[Start of Attachment]
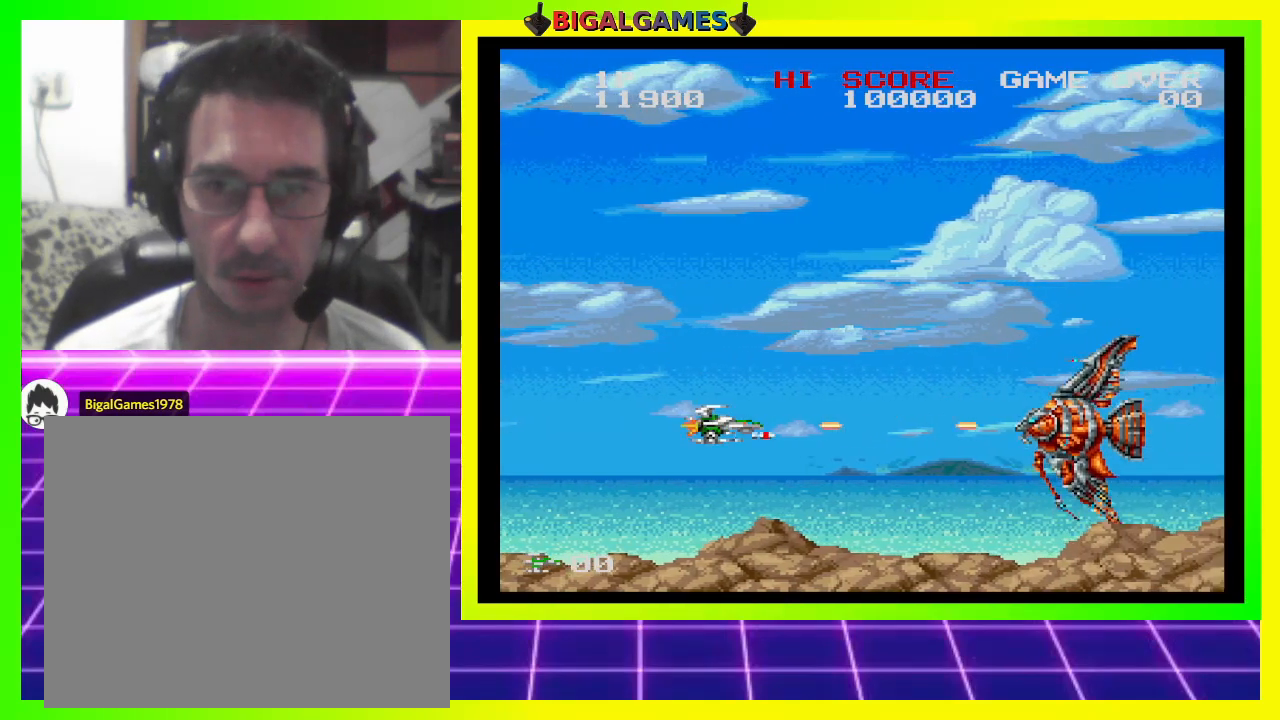
{"buttons": ["CROSS", "SQUARE"], "right_stick": "center", "events": [[33, "DPAD_UP", "down"], [67, "DPAD_LEFT", "down"], [233, "DPAD_LEFT", "up"], [233, "DPAD_UP", "up"], [400, "DPAD_UP", "down"], [500, "DPAD_UP", "up"]]}
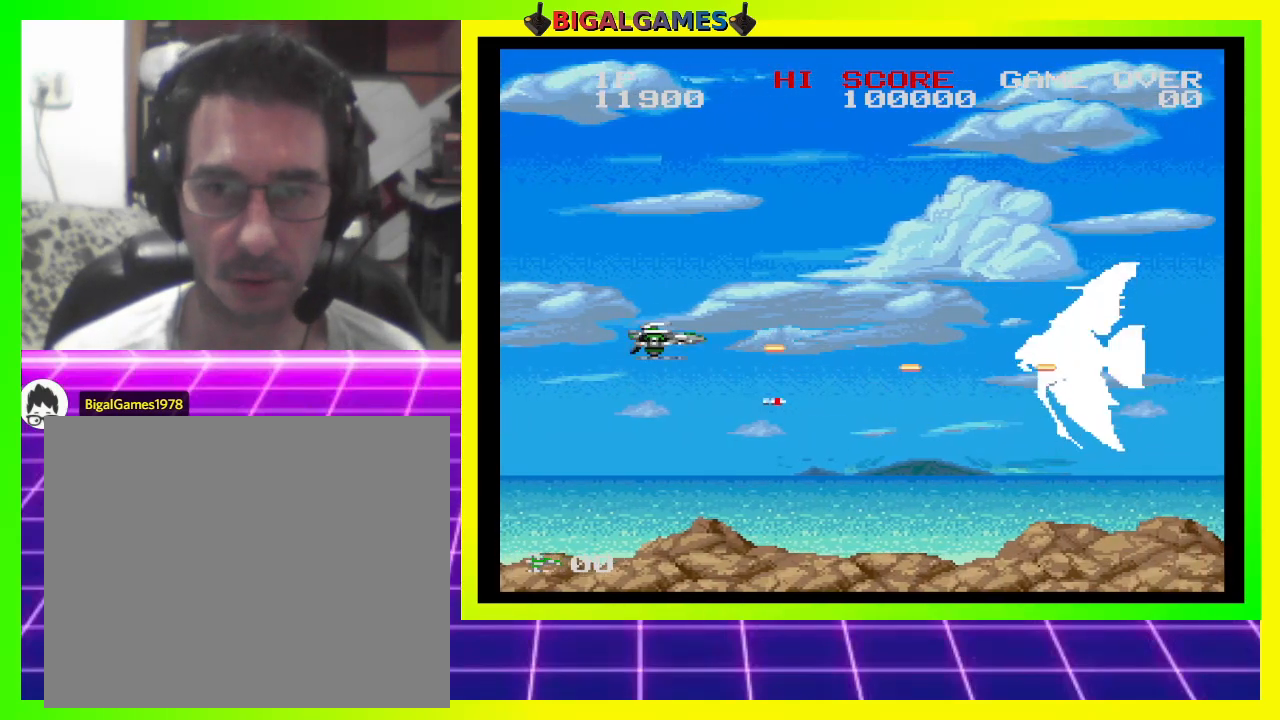
{"buttons": ["CROSS", "SQUARE"], "right_stick": "center", "events": [[67, "DPAD_UP", "down"], [200, "DPAD_UP", "up"], [233, "DPAD_UP", "down"], [367, "DPAD_UP", "up"], [433, "DPAD_UP", "down"], [500, "DPAD_UP", "up"]]}
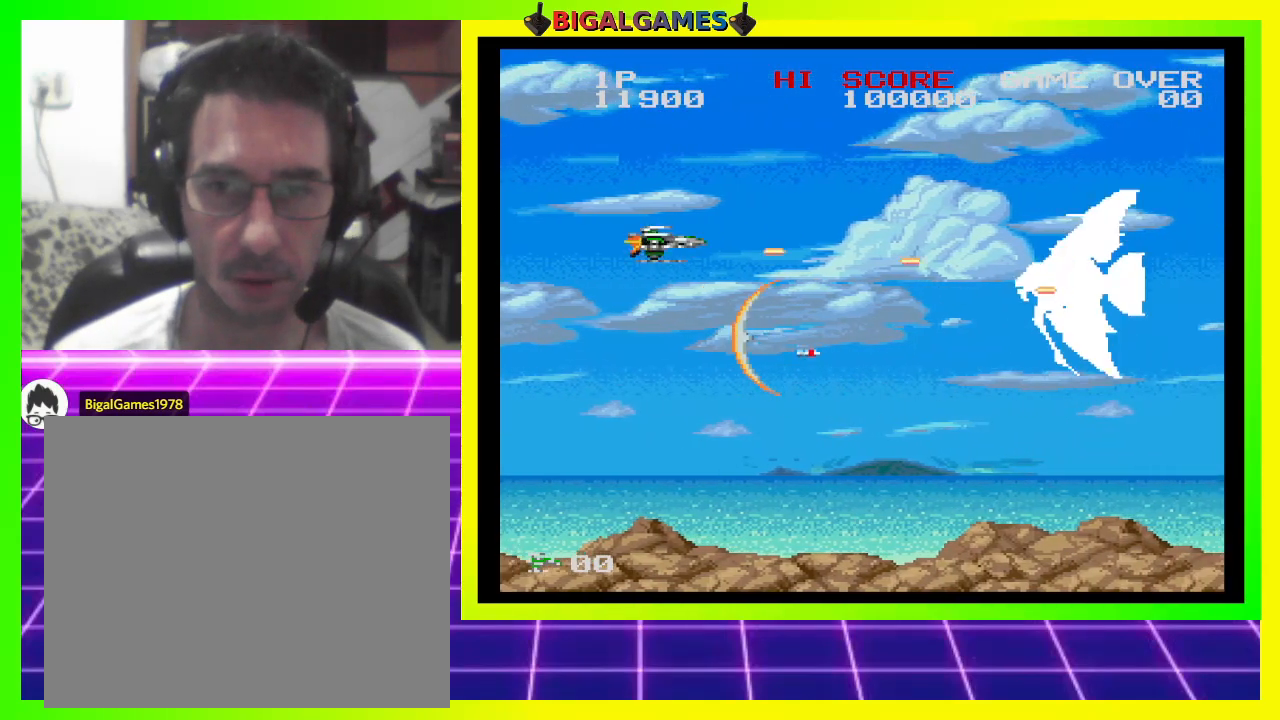
{"buttons": ["CROSS", "SQUARE"], "right_stick": "center", "events": [[100, "DPAD_LEFT", "down"], [100, "DPAD_UP", "down"], [233, "DPAD_LEFT", "up"], [267, "DPAD_UP", "up"], [333, "DPAD_UP", "down"], [367, "DPAD_LEFT", "down"], [400, "DPAD_LEFT", "up"], [433, "DPAD_UP", "up"]]}
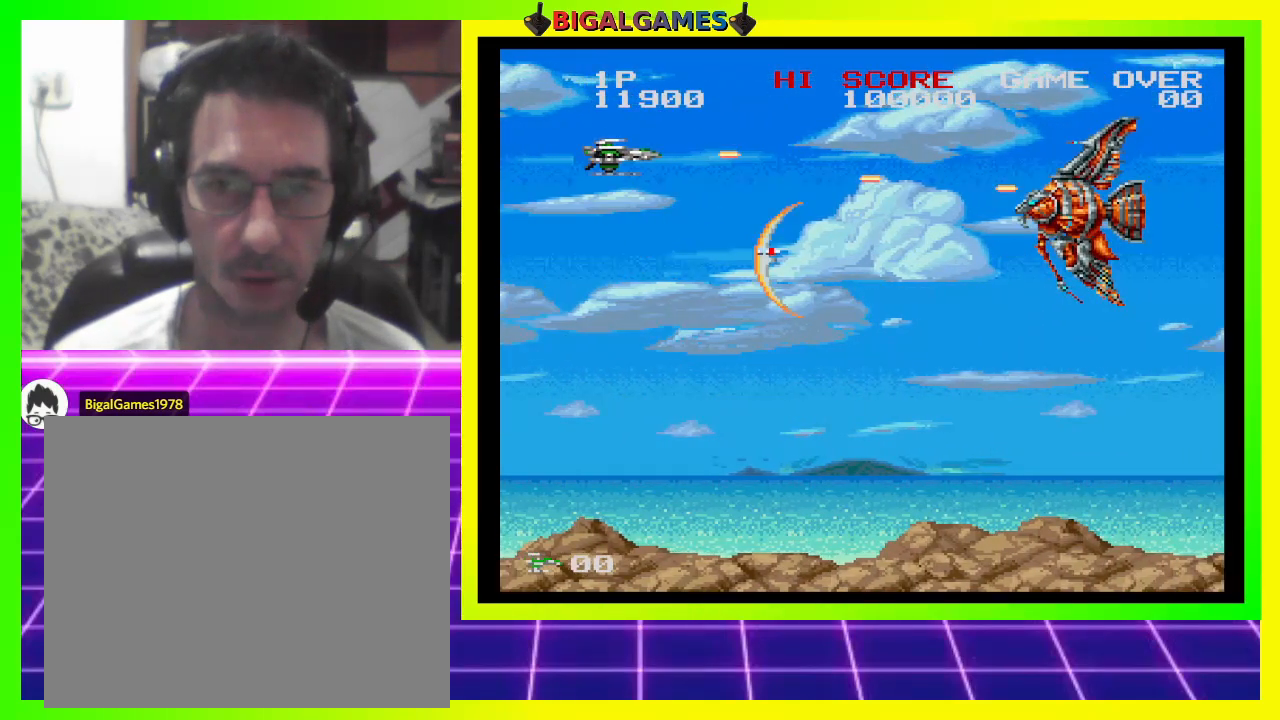
{"buttons": ["CROSS", "SQUARE"], "right_stick": "center", "events": [[33, "DPAD_UP", "down"], [100, "DPAD_UP", "up"], [200, "DPAD_UP", "down"], [300, "DPAD_UP", "up"], [333, "R1", "down"], [367, "DPAD_UP", "down"], [467, "DPAD_UP", "up"], [500, "R1", "up"]]}
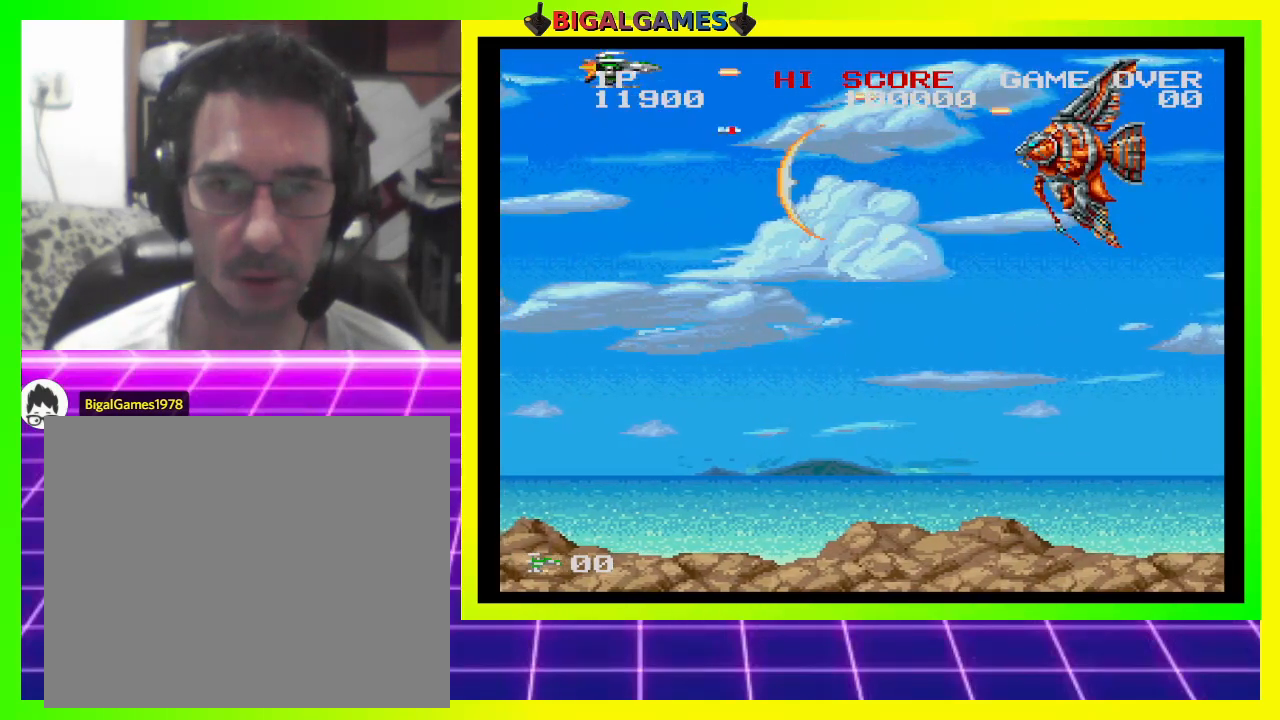
{"buttons": ["CROSS", "SQUARE"], "right_stick": "center", "events": [[133, "DPAD_UP", "down"], [167, "DPAD_LEFT", "down"], [200, "DPAD_LEFT", "up"], [233, "DPAD_UP", "up"]]}
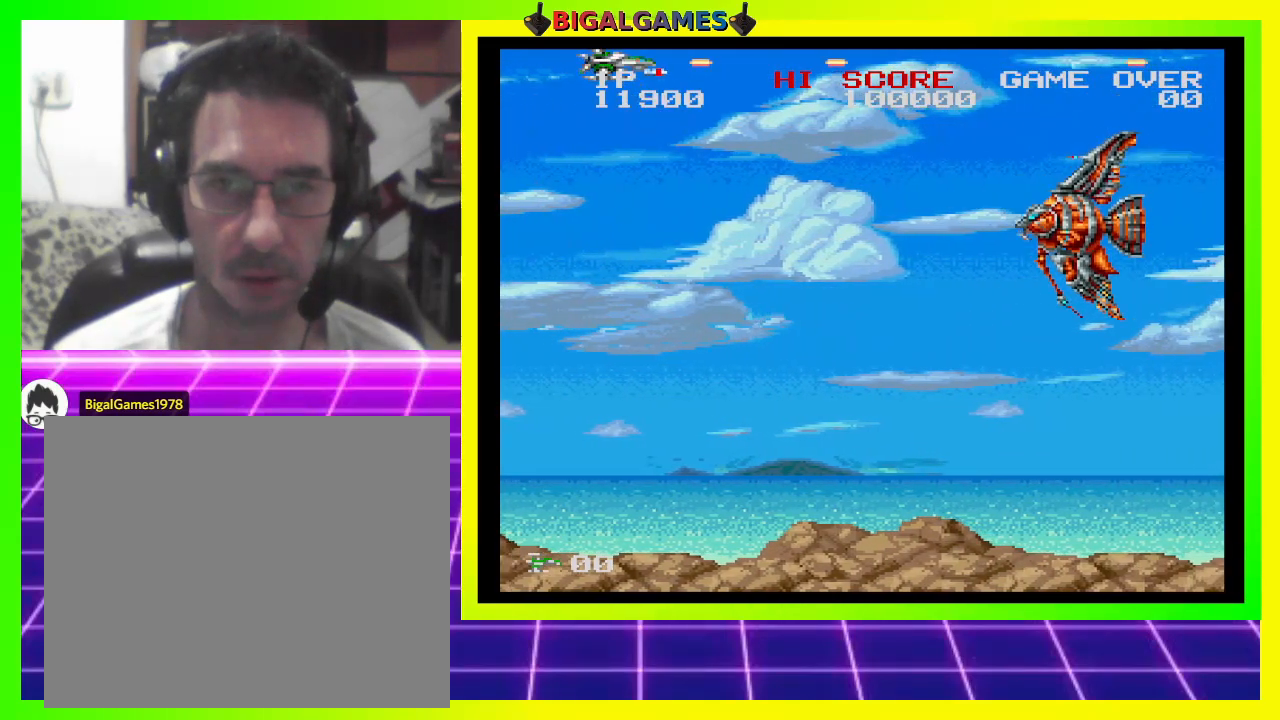
{"buttons": ["CROSS", "SQUARE", "DPAD_DOWN", "DPAD_LEFT"], "right_stick": "center", "events": [[133, "DPAD_RIGHT", "down"], [167, "DPAD_DOWN", "down"], [333, "DPAD_RIGHT", "up"], [467, "DPAD_LEFT", "down"]]}
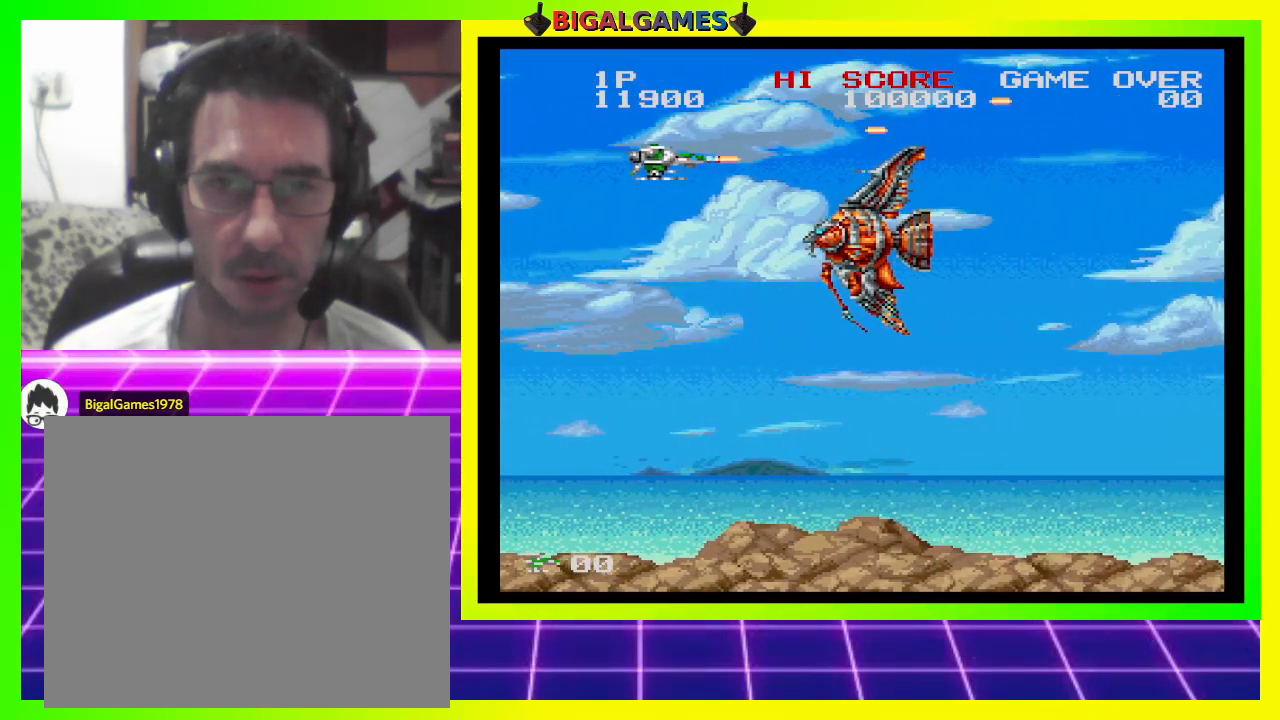
{"buttons": ["CROSS", "SQUARE", "DPAD_LEFT"], "right_stick": "center", "events": [[33, "DPAD_DOWN", "up"], [100, "DPAD_LEFT", "up"], [200, "DPAD_LEFT", "down"], [200, "DPAD_UP", "down"], [400, "DPAD_UP", "up"]]}
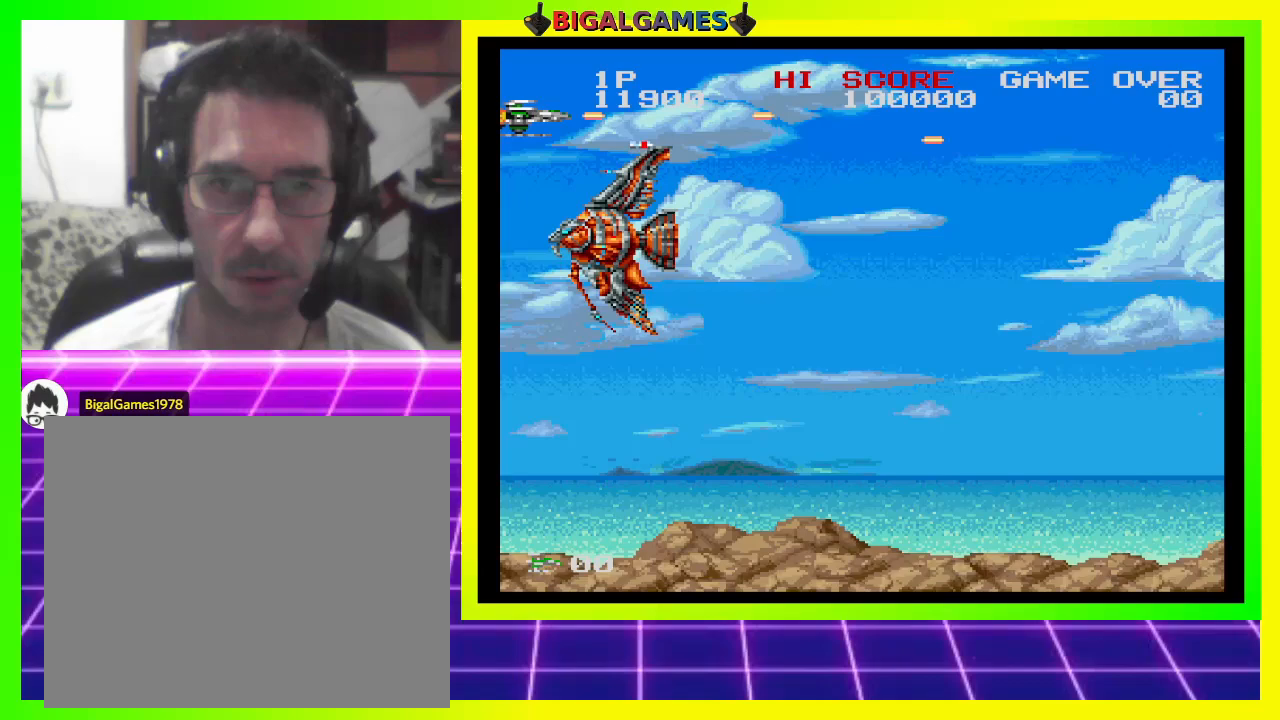
{"buttons": ["CROSS", "SQUARE", "DPAD_RIGHT"], "right_stick": "center", "events": [[200, "DPAD_LEFT", "up"], [467, "DPAD_RIGHT", "down"]]}
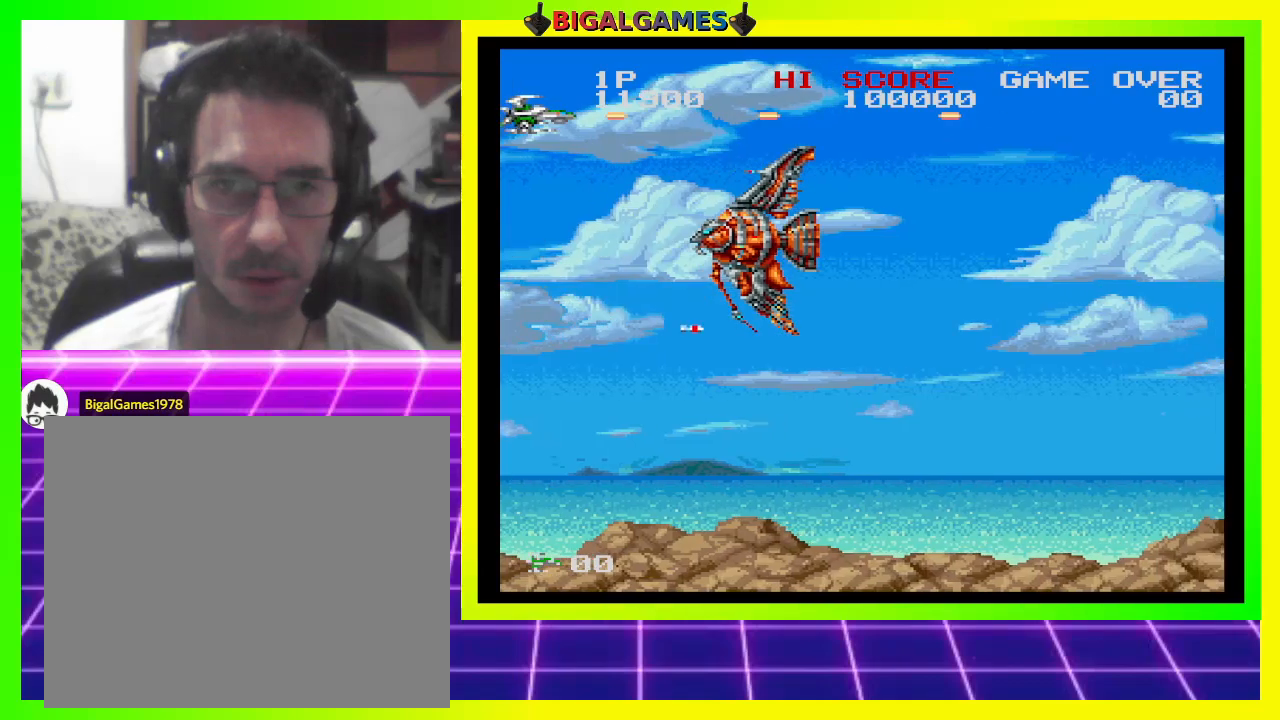
{"buttons": ["CROSS", "SQUARE", "DPAD_LEFT"], "right_stick": "center", "events": [[33, "DPAD_DOWN", "down"], [333, "DPAD_RIGHT", "up"], [467, "DPAD_LEFT", "down"], [500, "DPAD_DOWN", "up"]]}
[End of Attachment]
§ Exercise requirements
Exact copy, no pictures: please print every record above as written.

§ Response
{"buttons": ["CROSS", "SQUARE"], "right_stick": "center", "events": [[33, "DPAD_UP", "down"], [67, "DPAD_LEFT", "down"], [233, "DPAD_LEFT", "up"], [233, "DPAD_UP", "up"], [400, "DPAD_UP", "down"], [500, "DPAD_UP", "up"]]}
{"buttons": ["CROSS", "SQUARE"], "right_stick": "center", "events": [[67, "DPAD_UP", "down"], [200, "DPAD_UP", "up"], [233, "DPAD_UP", "down"], [367, "DPAD_UP", "up"], [433, "DPAD_UP", "down"], [500, "DPAD_UP", "up"]]}
{"buttons": ["CROSS", "SQUARE"], "right_stick": "center", "events": [[100, "DPAD_LEFT", "down"], [100, "DPAD_UP", "down"], [233, "DPAD_LEFT", "up"], [267, "DPAD_UP", "up"], [333, "DPAD_UP", "down"], [367, "DPAD_LEFT", "down"], [400, "DPAD_LEFT", "up"], [433, "DPAD_UP", "up"]]}
{"buttons": ["CROSS", "SQUARE"], "right_stick": "center", "events": [[33, "DPAD_UP", "down"], [100, "DPAD_UP", "up"], [200, "DPAD_UP", "down"], [300, "DPAD_UP", "up"], [333, "R1", "down"], [367, "DPAD_UP", "down"], [467, "DPAD_UP", "up"], [500, "R1", "up"]]}
{"buttons": ["CROSS", "SQUARE"], "right_stick": "center", "events": [[133, "DPAD_UP", "down"], [167, "DPAD_LEFT", "down"], [200, "DPAD_LEFT", "up"], [233, "DPAD_UP", "up"]]}
{"buttons": ["CROSS", "SQUARE", "DPAD_DOWN", "DPAD_LEFT"], "right_stick": "center", "events": [[133, "DPAD_RIGHT", "down"], [167, "DPAD_DOWN", "down"], [333, "DPAD_RIGHT", "up"], [467, "DPAD_LEFT", "down"]]}
{"buttons": ["CROSS", "SQUARE", "DPAD_LEFT"], "right_stick": "center", "events": [[33, "DPAD_DOWN", "up"], [100, "DPAD_LEFT", "up"], [200, "DPAD_LEFT", "down"], [200, "DPAD_UP", "down"], [400, "DPAD_UP", "up"]]}
{"buttons": ["CROSS", "SQUARE", "DPAD_RIGHT"], "right_stick": "center", "events": [[200, "DPAD_LEFT", "up"], [467, "DPAD_RIGHT", "down"]]}
{"buttons": ["CROSS", "SQUARE", "DPAD_LEFT"], "right_stick": "center", "events": [[33, "DPAD_DOWN", "down"], [333, "DPAD_RIGHT", "up"], [467, "DPAD_LEFT", "down"], [500, "DPAD_DOWN", "up"]]}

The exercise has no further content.